Un des journalistes venus participer au séminaire de Humanity & Inclusion et Wish2Action. (Crédit photo : Anja)

A l’heure où le pays célèbre le mois de la santé mentale, les personnes handicapées et celles en situation de handicap ne bénéficient toujours pas d’un environnement favorable à leurs conforts et à leur développement personnel à Madagascar.

Les harcèlements, les insultes, et le rejet sont monnaie courante pour les personnes handicapées. Une situation des plus désagréables pour des personnes qui n’ont pas cherché à être ce qu’elles sont. « Les stéréotypes n’en finissent pas. Dans la presse, une personne en situation de handicap qui réussit dans la vie est traitée comme une personne incroyable ; avec toujours cette tendance à mettre au devant de la scène le handicap plutôt que la personne. Même chose en ce qui concerne les terminologies blessantes utilisées pour appeler la personne handicapée », nous a avancé Josoa Robinson RADAFINIANTSOA, directeur exécutif de la Fédération des personnes handicapées (FPH) lors d’un séminaire portant sur l’accès des personnes en situation de handicap aux services de santé sexuelle et reproductive à Madagascar. L’événement a été organisé par Wish2Action et Humanity & Inclusion le 16 octobre 2020.

Où sont les infrastructures ? Force est de constater que l’aménagement du territoire n’a daigné penser aux personnes handicapées. Pour prendre l’exemple de la Capitale, tout est permis, mais tout complique le quotidien et la mobilité des personnes souffrant d’un handicap. Le déplacement en ville d’une personne avec un handicap visuel est particulièrement éprouvant. « Une fois, j’ai renversé l’étal d’un marchand de rue parce que les personnes aveugles utilisent des cannes blanches pour les aider à se déplacer. Le monsieur était furieux et m’a menacé », a raconté le directeur exécutif de la FPH. Les nids de poule, les voitures garées sur les trottoirs, les marchands de rue, les bruits assourdissants en ville représentent autant d’entraves pour une personne qui souffre d’une déficience visuelle, auditive ou autres. Dans un centre médical à Anosibe, ceux qui y sont déjà passés ont pu constater une pente très raide difficile à passer pour une chaise roulante. Mais ce n’est qu’un exemple parmi tant d’autres car en vérité, la société malgache n’accorde encore aucune importance aux conforts de ces personnes, alors que le pays a signé la Convention  relatives aux droits des personnes handicapées (CDPH), mentionnant que tout le monde jouit du même droit. Mais entre la ratification et l’application, il y a un fossé.
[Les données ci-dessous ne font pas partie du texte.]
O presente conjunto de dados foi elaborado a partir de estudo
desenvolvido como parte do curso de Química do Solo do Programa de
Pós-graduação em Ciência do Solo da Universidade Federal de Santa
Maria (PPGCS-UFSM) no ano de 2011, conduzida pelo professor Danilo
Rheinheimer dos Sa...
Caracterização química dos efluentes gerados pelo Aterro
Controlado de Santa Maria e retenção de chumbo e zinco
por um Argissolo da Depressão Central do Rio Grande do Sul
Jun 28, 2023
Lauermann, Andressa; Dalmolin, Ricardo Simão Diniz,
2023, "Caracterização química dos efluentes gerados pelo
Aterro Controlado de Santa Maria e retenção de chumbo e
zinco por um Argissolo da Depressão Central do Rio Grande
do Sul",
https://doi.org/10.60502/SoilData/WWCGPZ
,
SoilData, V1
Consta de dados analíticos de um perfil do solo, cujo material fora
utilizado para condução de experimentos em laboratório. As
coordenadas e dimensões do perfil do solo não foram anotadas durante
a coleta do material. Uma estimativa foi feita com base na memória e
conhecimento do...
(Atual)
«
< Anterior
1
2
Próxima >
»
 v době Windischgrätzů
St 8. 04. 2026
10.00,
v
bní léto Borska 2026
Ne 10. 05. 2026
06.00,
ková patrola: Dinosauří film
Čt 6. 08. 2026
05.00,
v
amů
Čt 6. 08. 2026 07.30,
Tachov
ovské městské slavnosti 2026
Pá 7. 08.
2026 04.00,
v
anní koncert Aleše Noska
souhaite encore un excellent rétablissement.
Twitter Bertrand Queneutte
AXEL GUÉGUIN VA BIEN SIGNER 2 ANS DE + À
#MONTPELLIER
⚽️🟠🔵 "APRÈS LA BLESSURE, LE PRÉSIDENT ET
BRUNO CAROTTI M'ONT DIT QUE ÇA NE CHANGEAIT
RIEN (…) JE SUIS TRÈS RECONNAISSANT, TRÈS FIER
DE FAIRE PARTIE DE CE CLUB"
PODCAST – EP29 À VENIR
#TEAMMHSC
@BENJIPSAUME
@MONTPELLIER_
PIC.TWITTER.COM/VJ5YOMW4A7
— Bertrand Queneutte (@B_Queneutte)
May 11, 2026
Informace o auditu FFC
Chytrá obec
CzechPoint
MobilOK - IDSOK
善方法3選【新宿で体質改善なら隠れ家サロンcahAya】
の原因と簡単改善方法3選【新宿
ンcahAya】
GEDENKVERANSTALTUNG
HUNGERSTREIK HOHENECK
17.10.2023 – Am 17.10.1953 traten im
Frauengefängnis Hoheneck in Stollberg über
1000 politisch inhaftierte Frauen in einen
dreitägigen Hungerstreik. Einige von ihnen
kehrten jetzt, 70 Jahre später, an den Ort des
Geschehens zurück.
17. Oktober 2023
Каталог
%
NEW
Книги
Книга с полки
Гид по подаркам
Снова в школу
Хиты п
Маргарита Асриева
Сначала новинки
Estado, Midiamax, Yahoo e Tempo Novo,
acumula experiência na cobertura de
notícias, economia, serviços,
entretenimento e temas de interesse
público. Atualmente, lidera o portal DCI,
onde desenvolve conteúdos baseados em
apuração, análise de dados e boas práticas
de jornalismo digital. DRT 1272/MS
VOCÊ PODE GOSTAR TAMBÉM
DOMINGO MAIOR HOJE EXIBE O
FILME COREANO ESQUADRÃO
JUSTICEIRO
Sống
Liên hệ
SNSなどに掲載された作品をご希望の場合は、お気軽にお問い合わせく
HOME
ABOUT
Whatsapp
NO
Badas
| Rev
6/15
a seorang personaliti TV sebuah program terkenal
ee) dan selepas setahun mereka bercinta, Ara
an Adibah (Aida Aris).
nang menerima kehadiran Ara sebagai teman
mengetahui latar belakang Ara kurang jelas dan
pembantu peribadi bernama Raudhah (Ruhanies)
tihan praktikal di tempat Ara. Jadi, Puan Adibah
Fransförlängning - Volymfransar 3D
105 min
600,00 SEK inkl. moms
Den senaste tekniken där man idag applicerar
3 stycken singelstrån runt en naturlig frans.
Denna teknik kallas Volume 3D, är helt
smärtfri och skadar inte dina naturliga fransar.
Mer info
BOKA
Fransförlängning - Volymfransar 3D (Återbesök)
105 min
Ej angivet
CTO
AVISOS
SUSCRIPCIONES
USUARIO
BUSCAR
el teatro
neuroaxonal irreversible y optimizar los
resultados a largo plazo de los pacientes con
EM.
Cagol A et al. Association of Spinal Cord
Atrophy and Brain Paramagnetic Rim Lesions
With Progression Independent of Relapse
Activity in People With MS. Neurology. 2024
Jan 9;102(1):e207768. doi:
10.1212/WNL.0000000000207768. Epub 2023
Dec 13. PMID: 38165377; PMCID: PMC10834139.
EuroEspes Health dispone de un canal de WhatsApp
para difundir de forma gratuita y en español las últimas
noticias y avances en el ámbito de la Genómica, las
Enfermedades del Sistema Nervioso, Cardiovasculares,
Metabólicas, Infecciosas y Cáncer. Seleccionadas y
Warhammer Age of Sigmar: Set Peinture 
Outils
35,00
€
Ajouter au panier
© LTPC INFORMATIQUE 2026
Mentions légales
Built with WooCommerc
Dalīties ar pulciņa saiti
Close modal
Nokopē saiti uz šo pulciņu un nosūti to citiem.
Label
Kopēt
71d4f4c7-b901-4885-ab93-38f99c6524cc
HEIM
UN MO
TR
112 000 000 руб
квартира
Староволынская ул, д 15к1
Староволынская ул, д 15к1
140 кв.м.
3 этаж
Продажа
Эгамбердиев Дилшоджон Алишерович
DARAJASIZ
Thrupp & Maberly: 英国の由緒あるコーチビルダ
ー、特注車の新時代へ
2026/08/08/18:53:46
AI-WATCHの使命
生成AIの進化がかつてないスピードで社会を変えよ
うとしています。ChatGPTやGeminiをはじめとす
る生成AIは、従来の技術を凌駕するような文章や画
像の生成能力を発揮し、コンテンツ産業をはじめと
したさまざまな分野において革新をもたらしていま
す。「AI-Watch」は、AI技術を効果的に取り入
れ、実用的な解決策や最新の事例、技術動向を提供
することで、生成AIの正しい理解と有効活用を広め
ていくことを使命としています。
Responsabilités des médias. Dans les médias, c’est à peu près la même situation quand un animateur se contente juste d’un « le numéro de téléphone est déjà affiché à l’écran », ou encore lorsque les journaux parlent des personnes handicapées comme si elles étaient d’une autre espèce. D’ailleurs, à cet effet, le séminaire d’hier a réuni plusieurs représentants des médias locaux qui ont été sensibilisés sur les bases de l’inclusion et du handicap. Ceci pour la simple raison que les initiateurs de cette rencontre estiment que les médias ont une grande influence sur la société  et peuvent permettre un changement de comportement autour du handicap.